Thursday, June 12, 2014
Official Business and Good Company
After colorful dreams from the ZzzQuil I took and a full breakfast without waffles, all 16 of us expeditioners were faced with a challenge by Erika to treat the day as if we were on assignment for National Geographic to cover Reykjavik. This task, though at first daunting, really encouraged us to focus on not being the obnoxious American tourists we hear so much about (but sometimes act like).

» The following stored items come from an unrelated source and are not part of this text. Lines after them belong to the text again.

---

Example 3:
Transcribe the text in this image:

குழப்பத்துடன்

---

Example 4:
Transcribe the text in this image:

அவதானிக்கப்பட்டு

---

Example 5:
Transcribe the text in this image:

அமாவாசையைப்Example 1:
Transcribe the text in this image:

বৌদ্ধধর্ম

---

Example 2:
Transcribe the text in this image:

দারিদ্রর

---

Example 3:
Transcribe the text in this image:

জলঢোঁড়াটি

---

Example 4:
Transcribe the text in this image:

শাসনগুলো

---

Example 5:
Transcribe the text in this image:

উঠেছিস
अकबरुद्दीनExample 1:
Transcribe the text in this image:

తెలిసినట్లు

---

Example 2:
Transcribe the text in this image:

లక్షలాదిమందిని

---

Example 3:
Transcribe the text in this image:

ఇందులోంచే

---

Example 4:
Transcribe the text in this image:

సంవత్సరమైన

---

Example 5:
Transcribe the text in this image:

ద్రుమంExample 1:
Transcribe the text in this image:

A short taxi ride over, we visited the famous Lutheran cathedral, Hallgrimskikja which I don’t expect anyone to pronounce. This was were we split up into our small groups to get more one on one work done with a specific leader. Today, my group got to work with Erika! At the cathedral we tried out shooting in HDR and different challenges with capturing big monuments such as deciding whether you want the monument lit up but avoiding overexposure or shooting from a different angle to get more of a silhouette effect.
Up on the top floor of the cathedral we played around with the AWESOME view all around Reykjavik. I have to say, I was pretty jealous of those with wide angle lenses and being able to include a huge span of the colorful roofs throughout the city. Also, I was kicking myself in the butt a little for forgetting my fisheye lens back at the hostel.

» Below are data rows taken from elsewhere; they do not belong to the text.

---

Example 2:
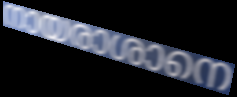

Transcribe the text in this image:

നായരാശാനെ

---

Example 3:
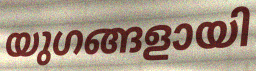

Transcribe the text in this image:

യുഗങ്ങളായി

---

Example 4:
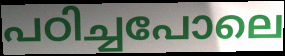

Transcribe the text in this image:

പഠിച്ചപോലെ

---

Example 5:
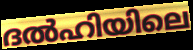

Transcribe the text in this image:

ദൽഹിയിലെ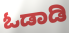
ಓಡಾಡಿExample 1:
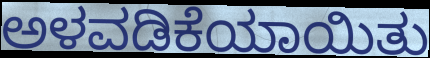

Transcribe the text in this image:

Enough of the geeky photo talk. I could do it all day but I won’t.
So we walked around the city, official business in mind, and really just started wandering. Since we had already meandered through most of Reykjavik yesterday, today we were pushed to really pick, choose and seek out minor moments or things that could be easily overlooked. In this, I was surprised by how diverse my images became when I wasn’t careless or "shutter-happy”.
At a local fish restaurant we stopped at for lunch, some of us were bold and tried a whale kebab. Though most of us came to feel guilty about this after talking of a documentary on the torture of whales called Blackfish, lunch was filled with laughter, good conversation, macro food photography, and DELICIOUS bread and butter. I would say a break well spent.
I really love these people. Even the loud ones.
Not only did I improve in my choosing of shots but I also became scary good at changing lenses. Whether crossing the street, walking up stairs, or scouting out good subjects, I’m pretty sure I changed my lens at least 20+ times. These are true life skills we learn here with National Geographic. Thank you parents!
Later in the day we visited a photography exhibit by Ragnar Axelsson with none other than Ragnar Axelsson. He was incredible to talk to and hear his stories on the unheard-of dedication he put into getting just one shot. His monochrome work with film and capturing the ways of the arctic wild was truly inspiring. I was especially drawn to his photojournalistic section of works covering from rebellions to volcanic eruptions.
On and on I could go but I will refrain in the prospect of a lukewarm sulfur shower and the search of my beloved eye-mask.
By the way… there is no such thing as darkness here.